▶ Try it:
Reproduce exactly the line that contains "Learning to use Github..." and all lines that follow it in the records below, ending with the last one.

┏━━

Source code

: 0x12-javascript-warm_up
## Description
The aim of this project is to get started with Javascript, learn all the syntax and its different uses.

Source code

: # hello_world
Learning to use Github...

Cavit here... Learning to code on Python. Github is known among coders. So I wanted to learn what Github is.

┗━━

▶ Task output:
Learning to use Github...

Cavit here... Learning to code on Python. Github is known among coders. So I wanted to learn what Github is.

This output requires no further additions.